*TEXT PROVIDED*
Ibuprofen is considered one of the safest over-the-counter pain relievers. But the effects of the drug may be causing a testosterone problem called “compensated hypogonadism” that causes reproductive and general health problems, according to a new study in the Proceedings of the National Academy of Sciences.

“The study shows that ibuprofen use results in selective transcriptional repression of endocrine cells in the human testis,” write the European scientists. “This repression results in the elevation of the stimulatory pituitary hormones, resulting in a state of compensated hypogonadism, a disorder associated with adverse reproductive and physical health disorders.”

The experiments involved a randomized, controlled trial, an ex vivo observation of the drugs’ effects on testicles, and an in vitro look at a human cell line.

The 31 young men, aged 18 to 35, were split into groups for the double-blinded trial.  Seventeen received a placebo and 14 were administered ibuprofen both two weeks before and 30 days after a single exercise session, according to the study.

The results were clear, they report.

“We found an 18 percent decrease in the ibuprofen group compared with the placebo group after 14 days and a 23 percent decrease after 44 days,” they write.

The adult testis explants were taken from donors who had prostate cancer, they write. The in vitro models were measured using human adrenocortical carcinoma cell lines, they add. Together, the laboratory work showed that the ibuprofen was impacting an RNA pathway.

“Measuring the mRNA expression of genes involved in steroidogenesis in vitro showed that ibuprofen had a profound inhibitory effect on the expression of these genes, consistent with that seen above in our ex vivo organ model,” they write. “Taken together, these data examining effects on the endocrine cells confirm that ibuprofen-induced changes in the transcriptional machinery were the likely reason for the inhibition of steroidogenesis.”

Previous research has indicated that ibuprofen can cause birth defects. However, a study in November by Ohio State University scientists indicated that the drug may actually block some damage from fetal alcohol exposure.

Collected data:
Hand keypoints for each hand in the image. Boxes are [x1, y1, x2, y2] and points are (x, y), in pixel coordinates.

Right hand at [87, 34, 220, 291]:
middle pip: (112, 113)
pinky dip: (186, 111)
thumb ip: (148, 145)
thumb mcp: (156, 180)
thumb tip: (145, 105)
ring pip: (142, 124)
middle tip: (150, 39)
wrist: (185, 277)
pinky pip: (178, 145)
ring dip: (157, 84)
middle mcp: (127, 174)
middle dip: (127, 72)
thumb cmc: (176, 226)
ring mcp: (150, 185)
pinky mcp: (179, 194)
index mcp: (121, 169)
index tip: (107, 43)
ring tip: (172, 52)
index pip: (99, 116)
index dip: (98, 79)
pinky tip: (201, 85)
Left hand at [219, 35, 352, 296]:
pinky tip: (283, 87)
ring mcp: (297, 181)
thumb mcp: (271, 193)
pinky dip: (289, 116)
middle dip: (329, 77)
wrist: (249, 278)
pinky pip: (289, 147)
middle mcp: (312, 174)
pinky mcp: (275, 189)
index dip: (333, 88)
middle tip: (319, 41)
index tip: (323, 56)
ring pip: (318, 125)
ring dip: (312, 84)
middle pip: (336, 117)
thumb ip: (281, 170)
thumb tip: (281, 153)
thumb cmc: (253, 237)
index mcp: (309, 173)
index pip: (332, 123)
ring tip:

*TASK GOAL*
Decide whether each statement below agrees with the ibuprofen article. Answer yes or no for each and quote the article's deciding words. (a) The trial included 31 young men aged 18 to 35. (b) More of the men in the trial received ibuprofen than received a placebo. (c) The adult testis explants came from donors who had prostate cancer.

*SOLVED PROBLEM*
(a) Yes: "The 31 young men, aged 18 to 35, were split into groups for the double-blinded trial."
(b) No: "Seventeen received a placebo and 14 were administered ibuprofen"
(c) Yes: "The adult testis explants were taken from donors who had prostate cancer"